Writing file.  "../Data\no_collision_indexes.csv"


Now that all of the grids have been created, we can split the data into test and train data.

### 6 Split the Data<a id='6_Split_the_Data'>

It is expected that the temporal aspect of the data will be important to model performance. Specifically, we want the model to be able to predict the accidents occuring in the next hour based on the weather and traffic data at the time and the weather,traffic, and accident data at the current time. For this reason, a random split of the data will lose the temporal clarity that our model will need to make accurate predictions about the future. So, a single split will be made such that 75% of the data will make up the training data, consisting of data from the start date to the split date, and the remaining 25% of the date will be the test data, consisting of data from the split date to the end date. However, I also plan to run a spatial model without the temporal component.
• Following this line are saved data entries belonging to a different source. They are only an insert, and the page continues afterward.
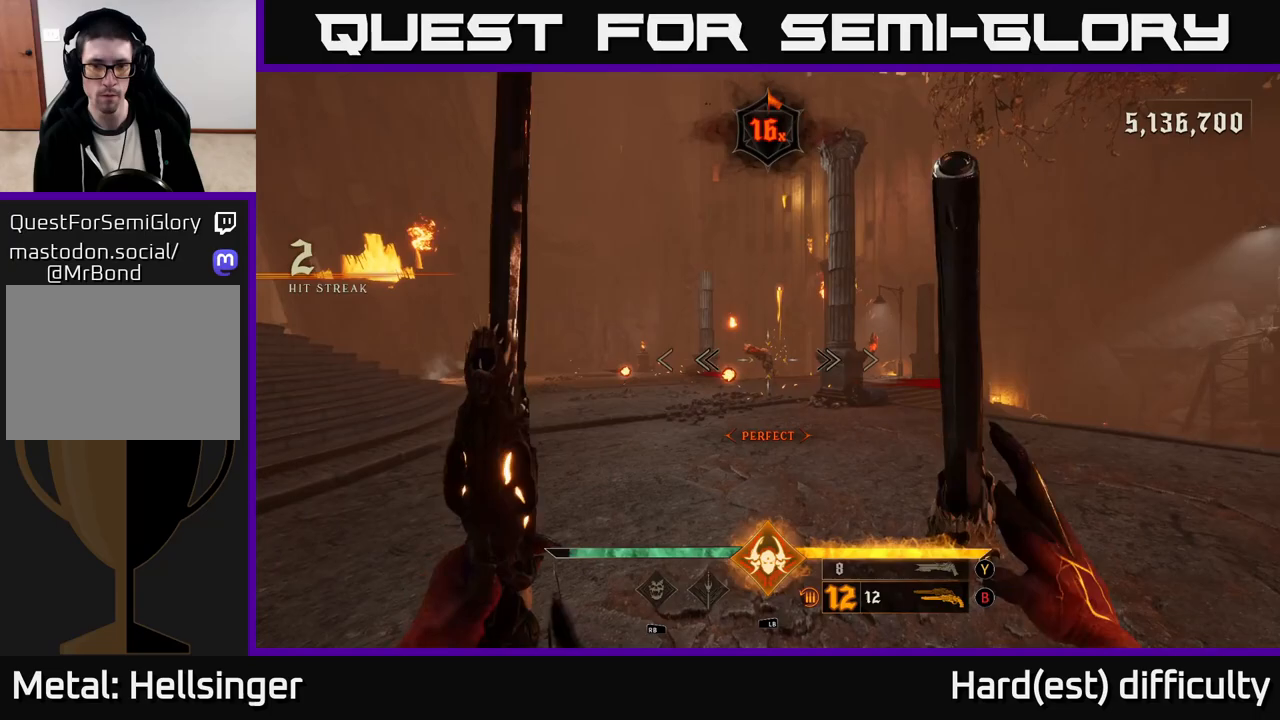
{"buttons": [], "left_stick": "up", "right_stick": "right", "events": [[83, "left_stick", "down-left"], [150, "R2", "down"], [233, "R2", "up"], [367, "right_stick", "right"], [400, "left_stick", "up"]]}
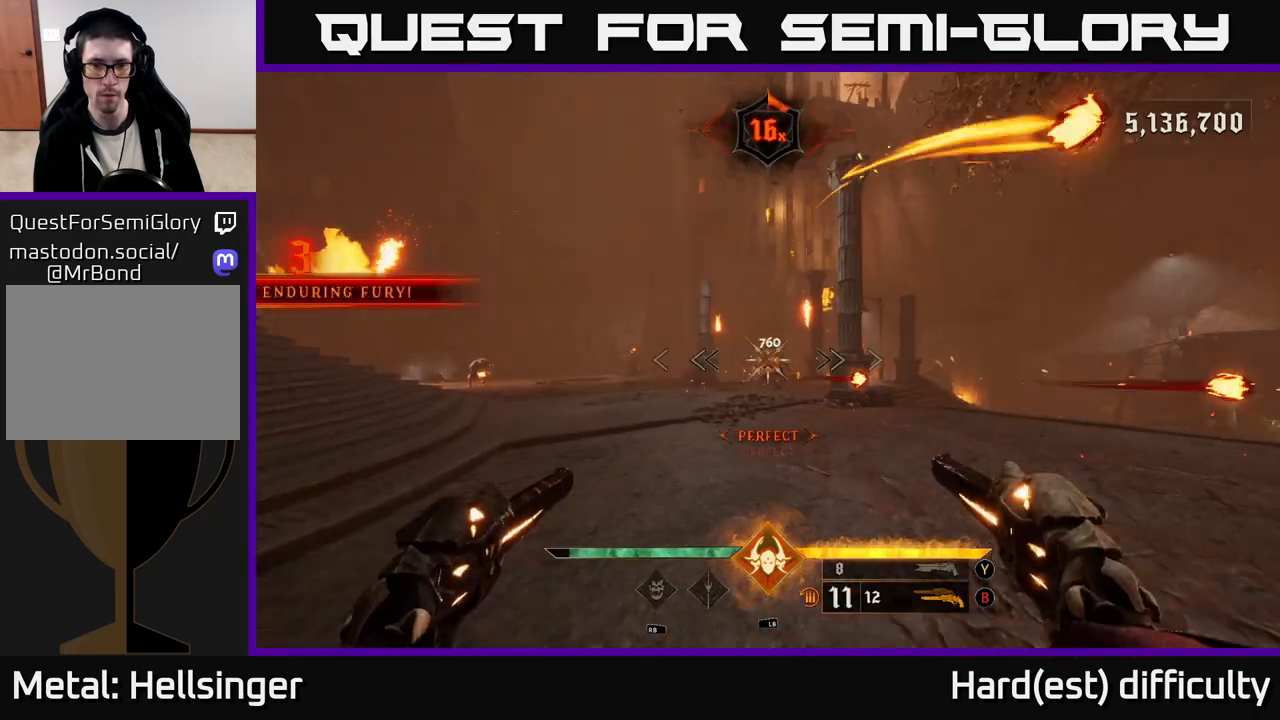
{"buttons": [], "left_stick": "up", "right_stick": "center", "events": [[150, "right_stick", "center"], [183, "R2", "down"], [283, "R2", "up"]]}
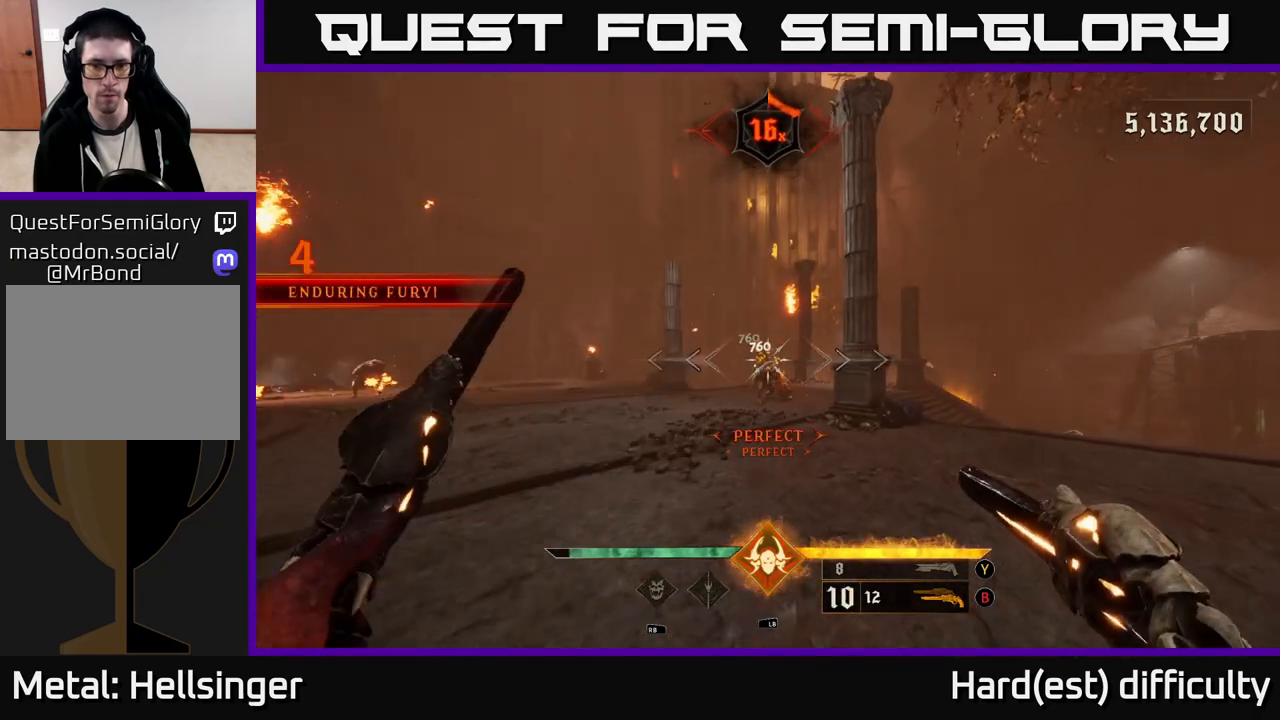
{"buttons": [], "left_stick": "up", "right_stick": "center", "events": [[267, "R2", "down"], [350, "R2", "up"]]}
So, I will also perform a random split.

In [39]:
split_ind = math.floor(LA_grid.shape[0] * 0.75)
LA_train_temporal = LA_grid[:split_ind,:,:,:]
LA_test_temporal = LA_grid[split_ind:,:,:,:]

In [40]:
LA_train_temporal.shape, LA_test_temporal.shape

((78888, 50, 30, 12), (26296, 50, 30, 12))

In [41]:
all_indices = list(range(LA_grid.shape[0]))
train_ind, test_ind = train_test_split(all_indices, test_size=0.25)
LA_train_random = LA_grid[train_ind,:,:,:]
LA_test_random = LA_grid[test_ind,:,:,:]

In [42]:
LA_train_random.shape, LA_test_random.shape

((78888, 50, 30, 12), (26296, 50, 30, 12))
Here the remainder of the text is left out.